Em seu primeiro longa de ficção, exibido ontem na mostra competitiva do Festival de Brasília, Paulo Sacramento mantém-se fiel ao propósito de unir experimentação narrativa com depoimentos fortes sobre a realidade do país. Riocorrente reúne três personagens mais ou menos emblemáticos: um jornalista e guia turístico (Roberto Audio) afeito a compromissos formais e desconfiado da “ditadura do novo”; um ladrão de automóveis (Lee Taylor) de comportamento agressivo e veleidades incendiárias; uma mulher (Simone Iliescu) que é amante dos dois e divide entre eles o seu tempo e os seus desejos; e um menino negro (Vinicius dos Anjos), chamado Exu e adotado pelo ladrão, que passa o tempo vagando pelas ruas e, segundo a sinopse do filme, “é o porvir”.
Com esses elementos, o filme constrói um ensaio audiovisual sofisticado na forma, mas nem sempre nas relações metafóricas que procura estabelecer. Os ratos que devoram pilhas de um jornal paulista, por exemplo, não chega a ser uma figura de linguagem das mais sutis. A narrativa é pontuada por anotações à margem, que revelam um certo didatismo: “é preciso separar os mestres e inventores dos diluidores e beletristas”; “as ideias precisam voltar a ser perigosas”, e por aí afora. Volta e meia aspectos documentais ou pseudodocumentais invadem a pauta ficcional, como o incêndio do Joelma, um homem caído sobre as grades de um prédio, uma minipalestra de Marcelo Grassman sobre as produções do inconsciente ou um menino-prodígio da sinuca que exibe seus dotes. Esses elementos parecem funcionar como signos de contaminação da ficção pela realidade ao redor.

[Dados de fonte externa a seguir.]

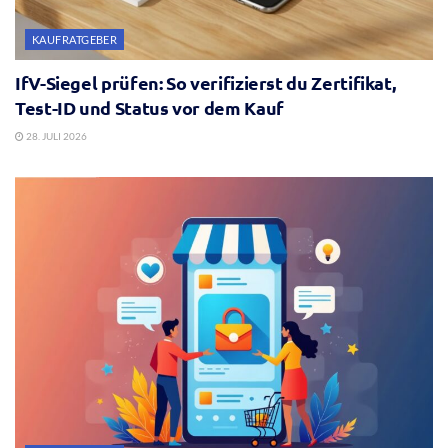
KAUFRATGEBER
IfV-Siegel prüfen: So verifizierst du Zertifikat,
Test-ID und Status vor dem Kauf
28. JULI 2026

À medida que evolui na tela, Riocorrente vai se confirmando como um estudo enviesado das pulsões presentes na sociedade paulista contemporânea, mas também na brasileira de maneira geral: um desejo de ordem e de prazer convivendo com uma indignação meio catártica. O impulso incendiário das “vanguardas de rua” está ferozmente representado pelo fogo que faz explodir carros, cabeças e paisagens. Esse é apenas um dos aspectos de um brutalismo deliberadamente buscado nas imagens e sons do filme. Galhos esmagados, objetos espatifados, portas arrombadas, motores em combustão, rosnar de animais, serra elétrica, trepadas ríspidas se sucedem na estonteante montagem de Idê Lacreta e na edição sonora de Ricardo Reis. A fotografia, que explora muito bem o contraste entre tons cinzas e clarões, foi a última do grande Aloysio Raulno.
O incômodo provocado na plateia procura ser produtivo para uma certa proposta de “expandir o pensamento” no rumo de um inconformismo que lateja por aí. Mas vejo esse desconforto também como o limite a que se chega com a política e a estética do coquetel molotov, dentro do filme como fora dele.
Dois curtas acompanharam Riocorrente na sessão competitiva de ficção. Fernando que Ganhou um Pássaro do Mar é uma alegoria a quatro mãos e dois países por Felipe Bragança e Helvécio Marins Jr. Um papagaio segue num barco do Rio de Janeiro para uma ilha portuguesa e é recebido pelo tal Fernando, que passa a enviar missivas ao remetente desconhecido. As cenas portuguesas têm um sabor algo pedrocostiano (embora Marins Jr. negue qualquer relação), enquanto as brasileiras sugerem um perfume bressaniano. Índios atacando a administração pública brasileira, offs comentando a crise econômica de Portugal e uma sereia tropical completam essa diletante experiência de criação conjunta.
O curta de animação Ed, já exibido no Anima Mundi, é para mim o melhor do gênero exibido até agora. Trata das diversas personificações de um coelho astro do cinema, evocadas enquanto ele prepara o suicídio. É o Holy Motors da computação gráfica brasileira. Tecnicamente impecável, tem também uma trilha sonora irresistível.